Five thousand trucks roll off the line at Knapheide Flint each year. Service truck bodies, dump bodies, snow plows, platforms, premium dry freight vans, lift gates, van interiors, and crane bodies. Up to twenty jobs run concurrently at any time in the production scheduling department.
When Dick Marx joined Knapheide Flint as Materials Manager, he was surprised to find that the company still relied on an enormous magnetic board to schedule jobs. In his mind, manufacturers wouldn’t expect their engineers to design with a pencil or ruler; why make planners/schedulers use a white board or spreadsheets?
The manual scheduling process was labor intensive, required two full-time workers. Worse yet, that board loomed over production as the singular bottleneck on the company’s manufacturing line.
“Our scheduling system was limiting our production capabilities,” says Marx, “It had become the determinant of growth potential, not capacity.”
Every day staff scanned hundreds of board jobs, valiantly trying to make adjustments and predictions. “Customers want to know when their truck will be ready, and we weren’t able to give them a very accurate answer,” recalls Marx. Marx came from a computer background and knew Knapheide’s process could be automated. He set out to find a solution.

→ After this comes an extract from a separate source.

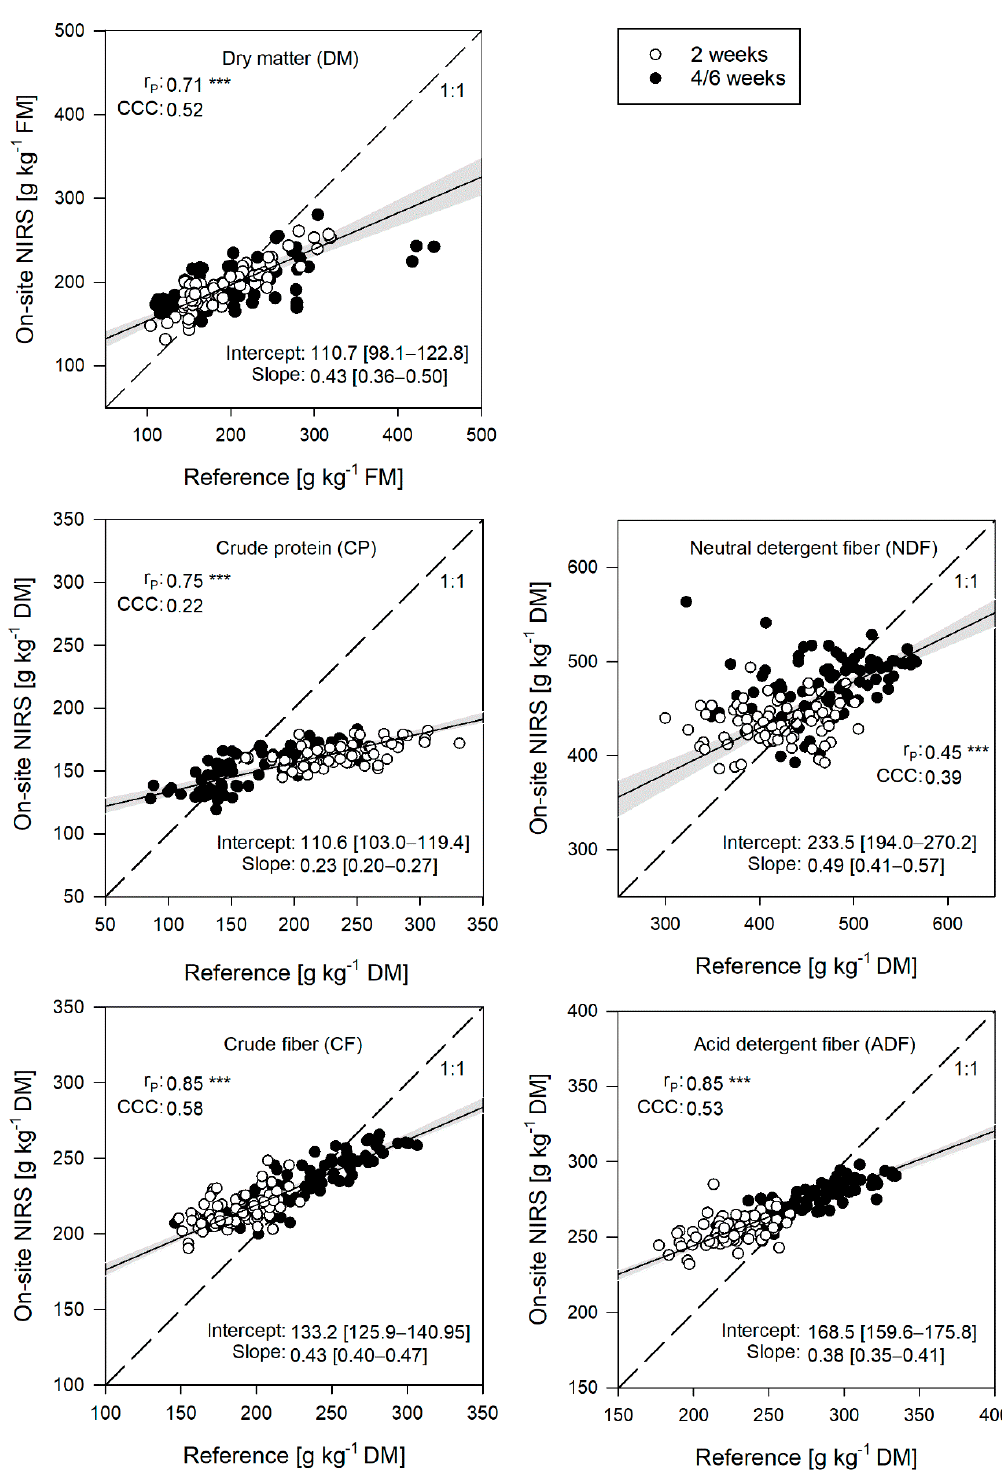
Figure 5. On-site NIRS versus reference measurements ( n = 162) of herbage quality parameters. The dashed line is the line of identity (1:1). The open and filled dots represent the two growth stages of the plants: two weeks of growth and four to six weeks of growth. Passing–Bablok regression is shown as a solid line with a 95% confidence band. Intercept and slope with 95% confidence intervals are indicated. The values of Pearson’s correlation coefficient (r P ) and Lin’s concordance correlation coefficient (CCC) are also given. Significance codes: *** ≤ 0.001, ** ≤ 0.01, * ≤ 0.05.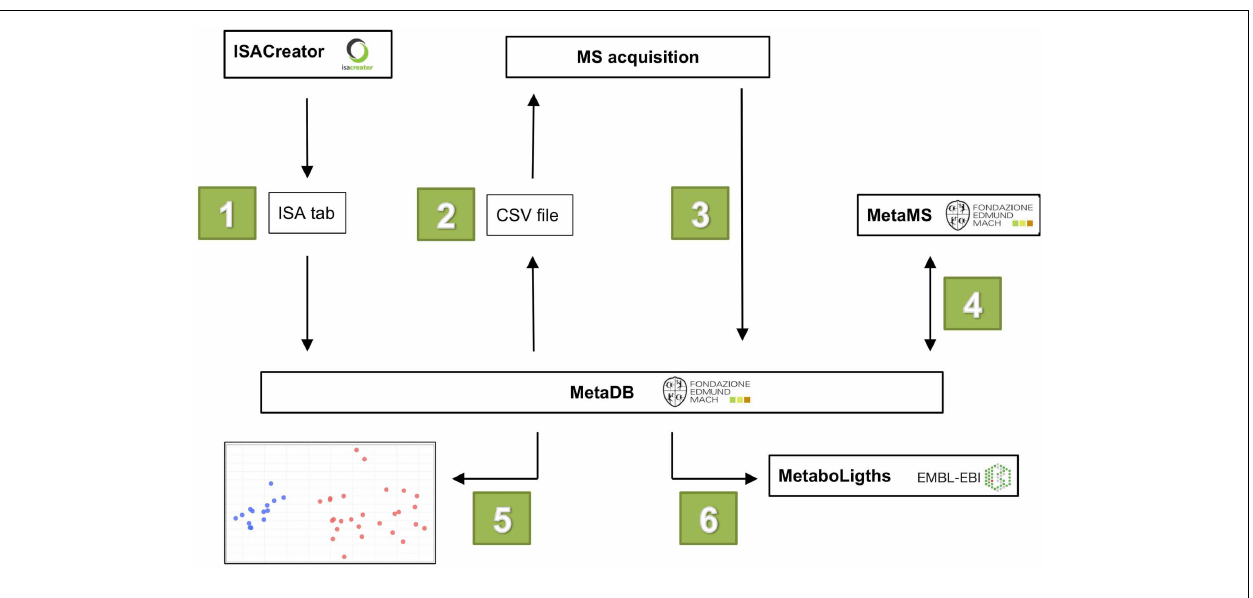
derived spectral data files are uploaded to MetaDB. (4) Data are processed using MetaMS. (5) Quality control of acquired data. (6) Data are prepared for storage and possibly for upload to public repositories such as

An Internet search led Marx to PlanetTogether, a Microsoft .NET based, multi-plant, real-time Advanced Planning & Scheduling (APS) software developer for manufacturers. “The fact that their product was .NET-based was important. It meant we could easily integrate with our manufacturing software,” Marx notes.
“I saw a demonstration, spoke with consultants, and was convinced PlanetTogether was the solution for us.”